__Information supplied__
**********

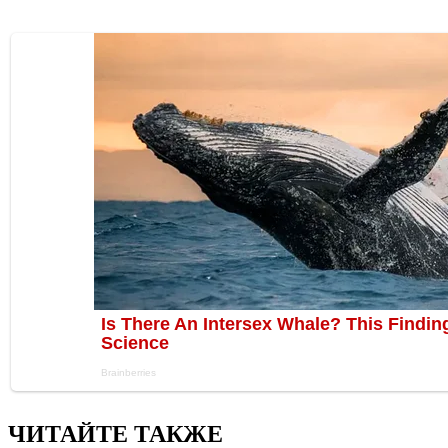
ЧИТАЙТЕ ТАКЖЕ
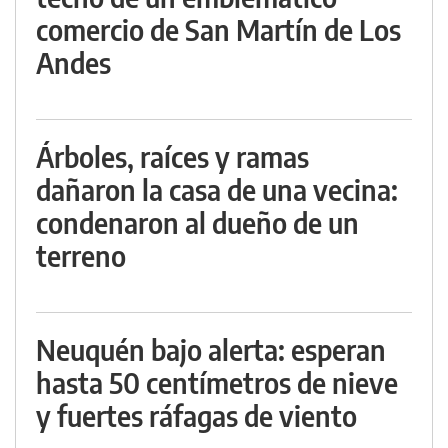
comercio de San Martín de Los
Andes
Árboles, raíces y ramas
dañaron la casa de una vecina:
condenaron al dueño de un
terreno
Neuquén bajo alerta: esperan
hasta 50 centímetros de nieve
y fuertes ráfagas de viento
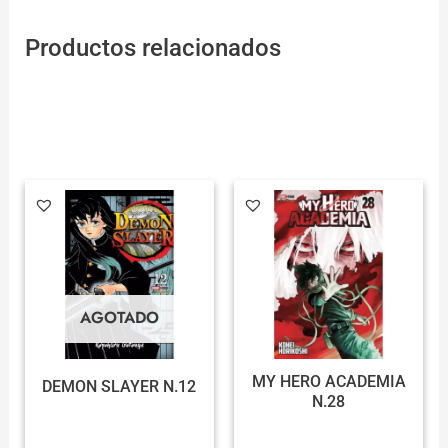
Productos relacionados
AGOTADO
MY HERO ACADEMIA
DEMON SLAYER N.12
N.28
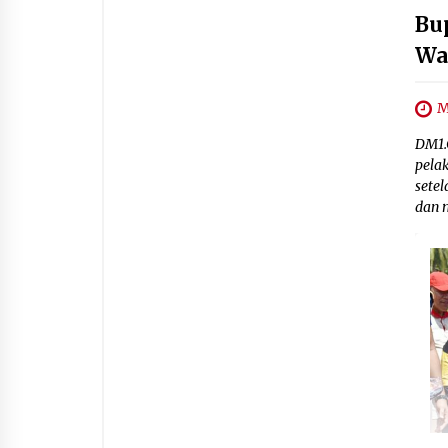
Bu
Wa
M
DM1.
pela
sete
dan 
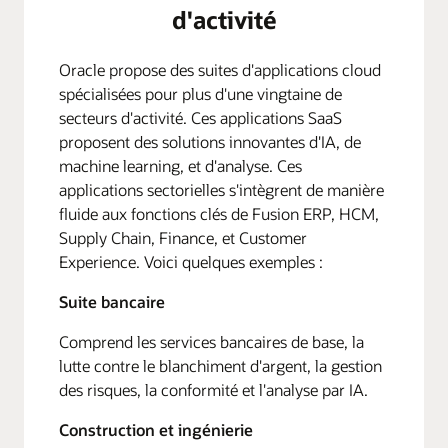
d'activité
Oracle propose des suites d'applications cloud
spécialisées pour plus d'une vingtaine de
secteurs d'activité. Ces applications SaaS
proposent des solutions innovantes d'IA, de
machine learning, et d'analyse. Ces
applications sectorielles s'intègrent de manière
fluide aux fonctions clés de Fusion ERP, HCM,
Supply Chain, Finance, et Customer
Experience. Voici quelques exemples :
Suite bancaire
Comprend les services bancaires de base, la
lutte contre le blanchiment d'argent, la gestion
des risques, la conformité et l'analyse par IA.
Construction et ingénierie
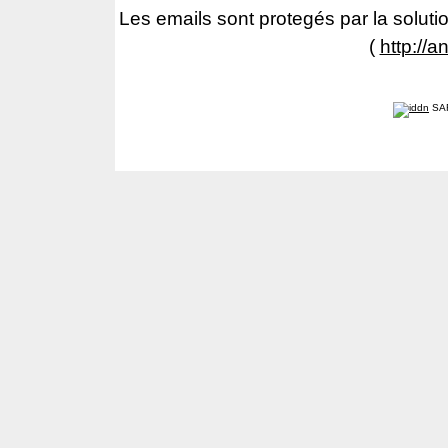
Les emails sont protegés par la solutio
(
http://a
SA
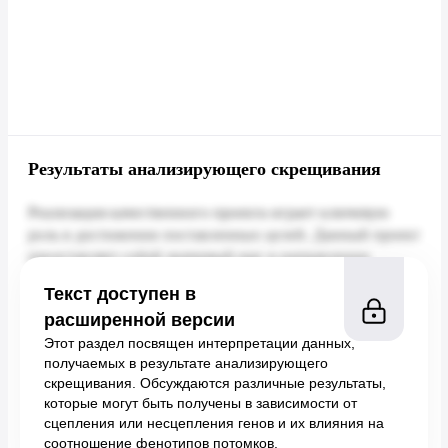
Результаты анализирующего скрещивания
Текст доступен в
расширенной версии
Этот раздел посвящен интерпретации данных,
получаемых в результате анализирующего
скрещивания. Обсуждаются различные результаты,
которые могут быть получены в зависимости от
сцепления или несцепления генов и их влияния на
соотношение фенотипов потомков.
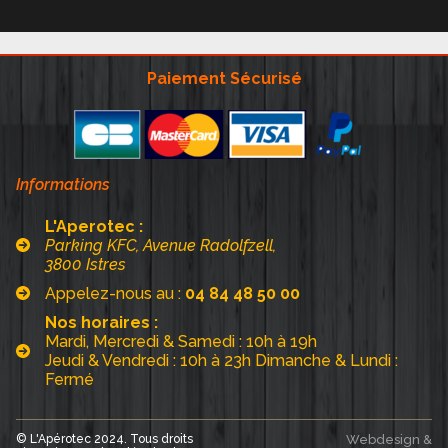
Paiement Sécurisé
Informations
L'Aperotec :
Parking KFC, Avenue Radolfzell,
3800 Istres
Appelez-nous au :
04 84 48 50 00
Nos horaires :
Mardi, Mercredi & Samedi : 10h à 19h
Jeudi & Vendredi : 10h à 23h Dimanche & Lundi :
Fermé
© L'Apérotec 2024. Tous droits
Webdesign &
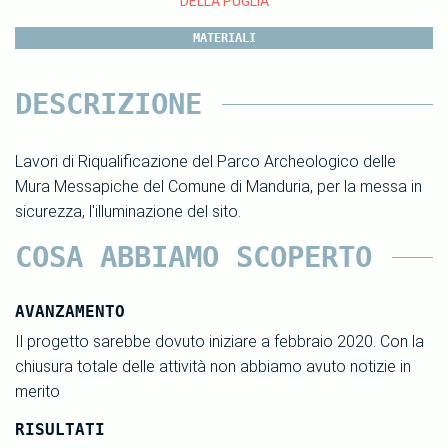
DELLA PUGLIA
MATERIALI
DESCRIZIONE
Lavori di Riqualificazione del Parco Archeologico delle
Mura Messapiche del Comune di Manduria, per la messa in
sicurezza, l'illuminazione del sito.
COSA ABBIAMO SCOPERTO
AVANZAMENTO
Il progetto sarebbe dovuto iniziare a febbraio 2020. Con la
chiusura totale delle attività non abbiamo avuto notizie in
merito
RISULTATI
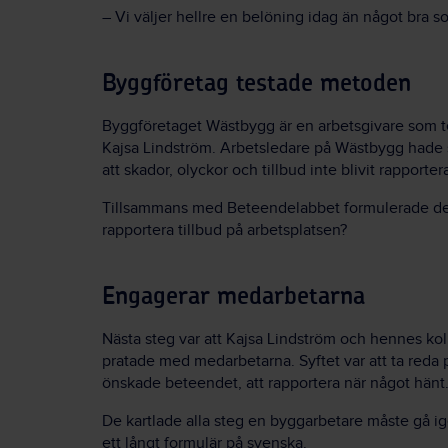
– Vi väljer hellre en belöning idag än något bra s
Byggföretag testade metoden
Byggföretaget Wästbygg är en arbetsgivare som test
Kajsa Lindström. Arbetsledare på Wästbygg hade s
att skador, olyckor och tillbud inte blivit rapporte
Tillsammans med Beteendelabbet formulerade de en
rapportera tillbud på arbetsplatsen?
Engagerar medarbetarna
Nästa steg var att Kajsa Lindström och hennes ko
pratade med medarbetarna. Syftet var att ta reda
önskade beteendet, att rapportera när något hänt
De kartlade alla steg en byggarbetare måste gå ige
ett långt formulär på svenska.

**********

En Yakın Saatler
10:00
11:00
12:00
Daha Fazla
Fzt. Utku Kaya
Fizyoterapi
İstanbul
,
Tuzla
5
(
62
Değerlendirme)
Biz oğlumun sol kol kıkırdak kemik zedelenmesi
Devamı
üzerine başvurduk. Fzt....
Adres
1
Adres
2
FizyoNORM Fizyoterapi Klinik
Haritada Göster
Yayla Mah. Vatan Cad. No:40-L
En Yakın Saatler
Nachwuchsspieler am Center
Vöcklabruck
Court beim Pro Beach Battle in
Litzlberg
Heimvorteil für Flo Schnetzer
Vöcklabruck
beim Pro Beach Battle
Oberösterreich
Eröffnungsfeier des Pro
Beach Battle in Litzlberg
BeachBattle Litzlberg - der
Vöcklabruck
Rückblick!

**********

__Task requirements__
The answer must be every line of the records above that holds the word "Litzlberg".

__Problem solution__
Litzlberg
Beach Battle in Litzlberg
BeachBattle Litzlberg - der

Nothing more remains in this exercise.